LLM Honeypot Explainer

What is Prompt Injection?

Large Language Models (LLMs) are trained to follow user instructions.

If you ask the model to do something and then tell it to ignore that and do something else, the model will follow your last instruction.

This leads to the prompt injection, where an attacker can hijack the LLM's behavior.

Prompt Injection Diagram

Figure 1: Diagram of Prompt Injection in action

How it works:

  1. An initial prompt is given to the LLM agent
  2. A user inserts a new instruction into its context
  3. The LLM follows the last instruction
Social Media Prompt Injection Example

Real-world example: Prompt injection in social media comments

The Evolution of Hacking Bots

The internet is full of bots constantly trying to hack everything.

While most are primitive, the rise of agent frameworks and improved AI capabilities has opened the door to more sophisticated LLM Hacking Agents.

Traditional Bots

  • Limited, deterministic behavior
  • Lack of adaptability
  • Widely-used today

LLM Agents

  • Adaptive to different scenarios
  • Potential for complex attack behavior
  • Unknown and unstudied

🚨 Key Question:

Are AI hacking agents already in use?
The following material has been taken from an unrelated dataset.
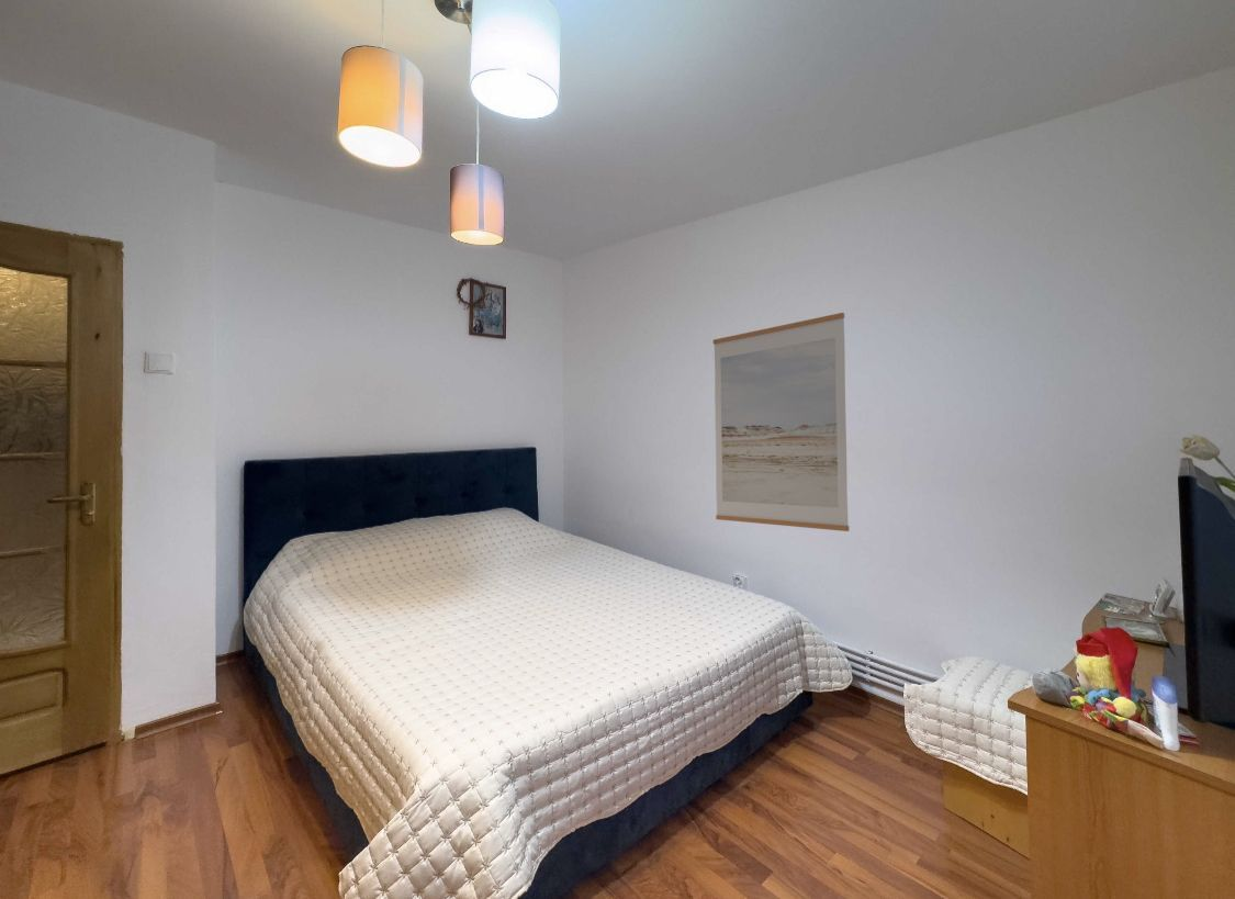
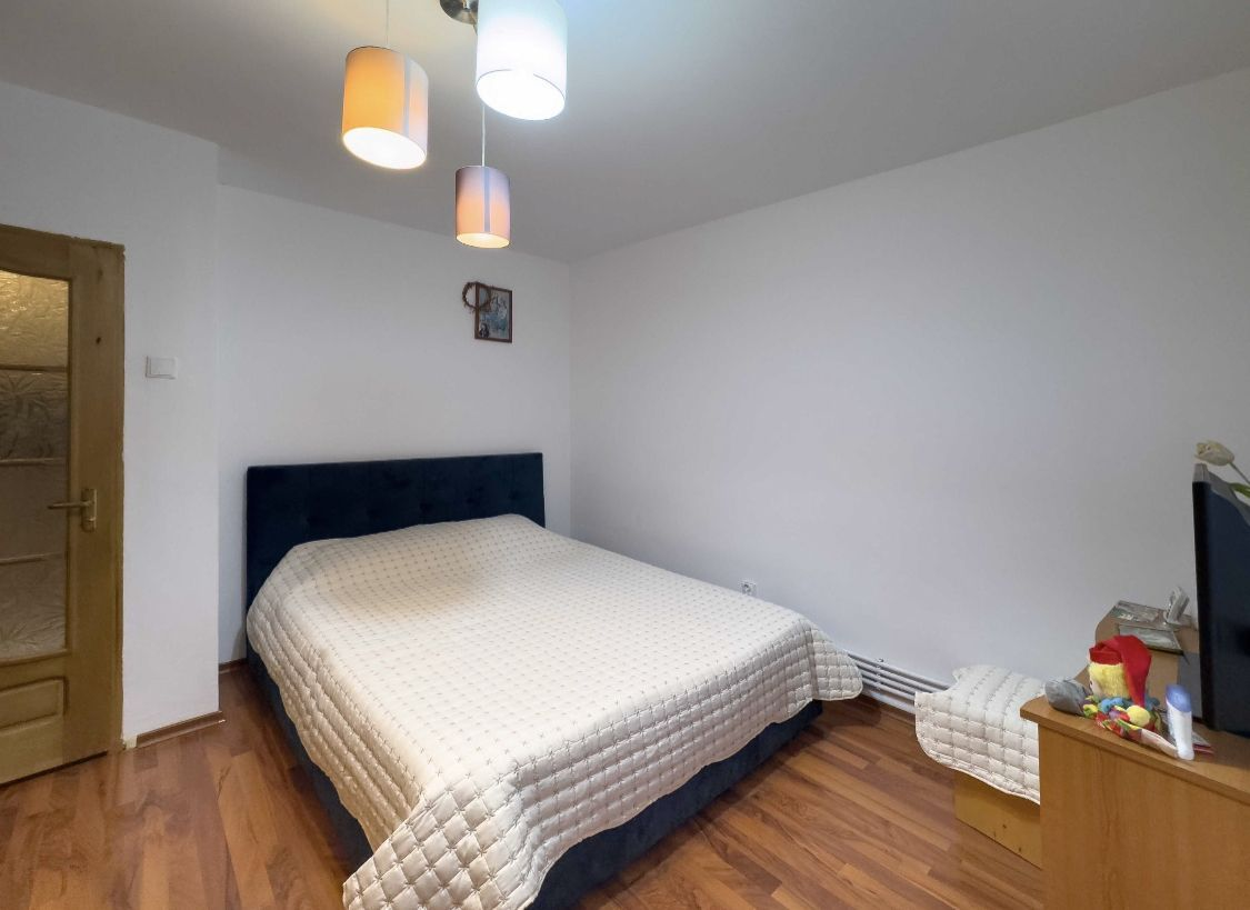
- wall art [712,312,850,532]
If so, by whom and how?

Our LLM Honeypot Project

What is a Honeypot?

A honeypot is a cybersecurity decoy that appears vulnerable to attract potential attackers, allowing to study their methods.

  • Acts as a decoy to lure cyber threats
  • Provides insights into real attack techniques

LLM Hacking Agents use the same prompt mechanisms as regular LLM Bots, differing only in their input sources, so they're also vulnerable to prompt injection.

We've created our honeypot with embedded prompt-injection techniques inside it. These injections are designed to change the behavior of LLM Agents, but they can't be triggered by traditional software bots.

LLM Honeypot Diagram

Figure 2: Honeypot Objective

This allows us to:

  • Detect LLM-powered hacking attempts
  • Capture their system instructions
  • Analyze AI agents' behavior in the wild

Action Example:

This simplified example illustrates potential interactions with our honeypot server:

                
            

This multi-step detection allows us to reduce false positives by cross-referencing agent behaviors with prompt injection responses and temporal analysis, both detection efficiency and information gathering.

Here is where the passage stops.